It's an interesting question. We know things deep in our hearts yet they are things we cannot prove. Many people believe in Gods. Their scoiety backs them up and eliminates the need for hard core proof. Others around them can choose not to believe but society will make the non-believer the outcast. There is no way of knowing how to prove the existance or non-existance of god. All one can do is use their beliefs to make sense of the world.

I believe something that I cannot prove. I believe that there are people among us who, given the opportunity, could be brilliant scientists. These people work as carpenters, bakers, ditch diggers, and all sorts of, what we believe, are lower forms of contributions to society. Given the chance they could figure out how life began on earth. They could help ease world poverty, hunger, war, and all of the other real problems that confound mankind.

One example is Kary Mullis, the man who dreamed up Polymerase Chain Reaction. This technology is used to amplify DNA. He won the Nobel prize for this work. He was considered a slacker by his superiors, even after they sold the technology for over 300 million dollars. Kary was given a ten thousand dollar bonus. Prior to this job, where he outlined how PCR would work, where his company made hundred of millions for this scientific idea, where the Nobel prize was earned, Kary worked as a baker. He baked bread and muffins and cakes.

Imagine, this mind working away in a bakery. The smell of fresh bread wafting through the air. Customers are picking up orders as casual is exchanged over the display cabinets. Somewhere else there is a biotechnology company starting up. They put together their business plan, seek out funding, write up the corporate policies and so on. At some point they probably picked up something from the bakery for an early morning meeting. One day the need for a supervisor is discussed at the biotech company. "We need someone who will supervise the DNA amplification group." In the old days DNA was amplified by growing it in viruses. Kary decides he needs more money so he leaves and joins the new biotech company. A few years later, after all the meetings and the original research plans have been forgotten, the company cashes in on the one idea from the ex-baker.

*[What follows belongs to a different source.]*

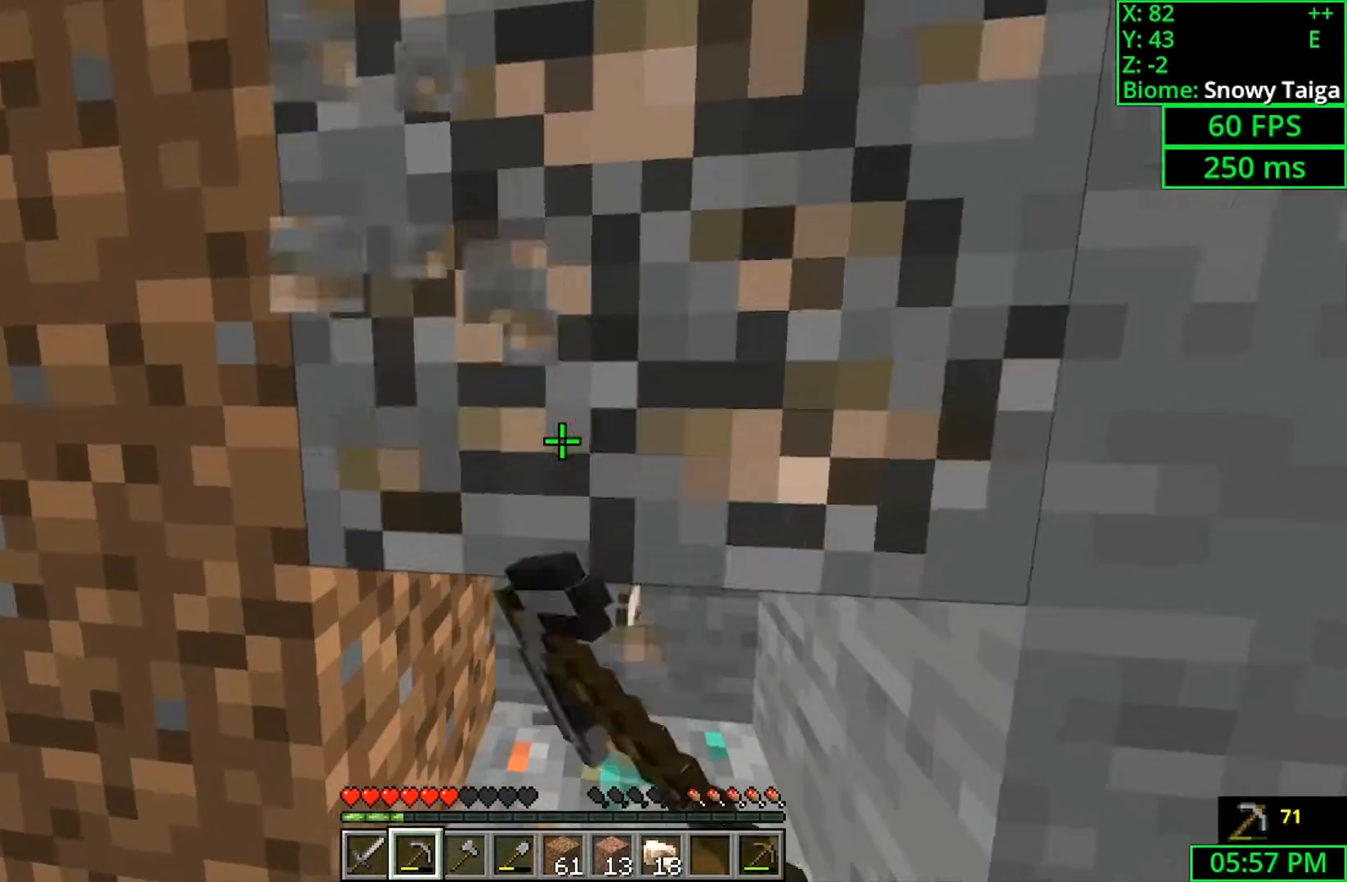
{"keys": ["w"], "mouse": [], "events": [[367, "d", "down"], [467, "mouse_left", "up"], [467, "shift", "up"], [500, "d", "up"]]}
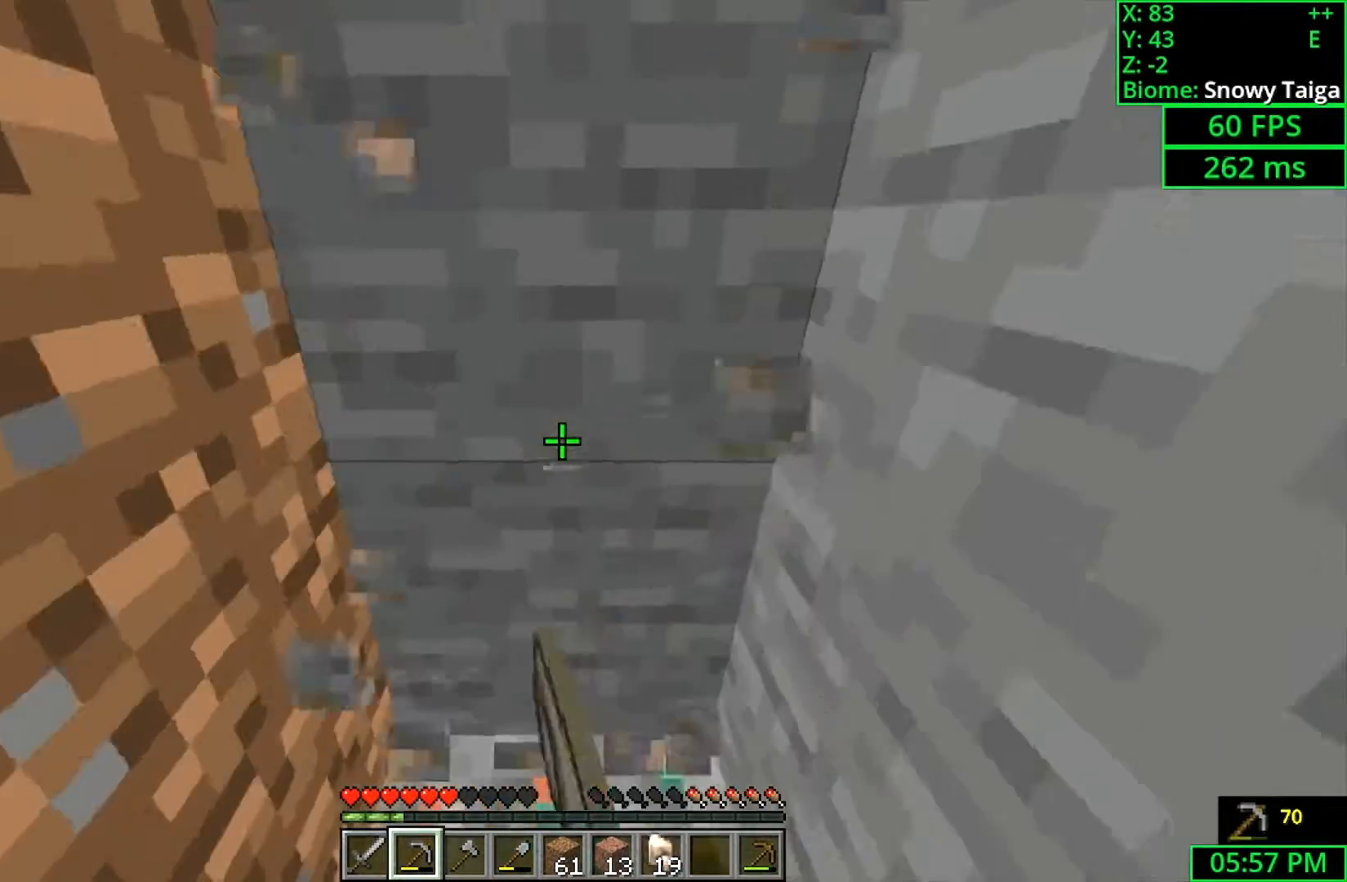
{"keys": ["d", "s"], "mouse": [], "events": [[33, "w", "up"], [400, "s", "down"], [500, "d", "down"]]}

Somewhere out there, right now, a group of attractive and well dressed individuals are sitting in a board room overlooking New York City. Among this group are lawyers, MBAs, PhDs from the finest schools. They are making a plans that will make them rich. Somewhere else there is a young girl, gutting fish in a factory off the shores of the Mississippi. Given the chance she has the kind of brain that could turn water into fuel. She'll never figure out how to earn a decent living however.

I use this belief to make sense of the world. If our leaders were truly the best at what they do then we'd live in a perfect world. Most likely, the truth is that our leaders are the best at getting themselves promoted. Our leaders know what society believes and treat the beliefs as if they were truths. If you want to be president in America, you have to go to church. You must believe in God. Likewise, if you want to be a successful scientist you must believe in the current dogma of the establishment. If you want to be involved in discovery, you have to know what the current trends in popular thought are, and you have to start tearing them down. Piece by piece you have to get to the heart of the matter and see if "the truth" really is the truth.

There are probably only a handful of individuals who have the ability to get at the truth. There are certainly far more individuals who can learn something in a book and pass that information on as if they understand it. The young lady working at the fish factory in Mississippi might read something in a book that is short on logic and thus she appears confused. Teachers will misconstrue this as not understanding. The truth is that the teacher doesn't understand that what was written was not acceptable to the type of person who has the ability to get at the truth.

Galaleo once told the church that the world revolved around the sun. They threw him in jail. He didn't understand that the world revolved around us because God made us and we were the center of the universe. Galaleo looked up at the stars and asked them what they thought. Real learning is not done in a book. It is done by looking at the world around you and trying to come up with explanations for the way things are. Why do fish live in water and humans on land? I can imagine the young lady in Mississippi thinking these thoughts as she's gutting fish on the second shift. The sun is slanting through the dirty windows of the factory in the late Mississippi evening. The shift boss and the other workers are focused on their gutting techniques or maybe what they are going to do at midnight when they are off. The young lady has her thoughts and never thinks about what to do with them. She was never taught self promotion and it never occured to her. She can think about the natural world but the human world is too hard.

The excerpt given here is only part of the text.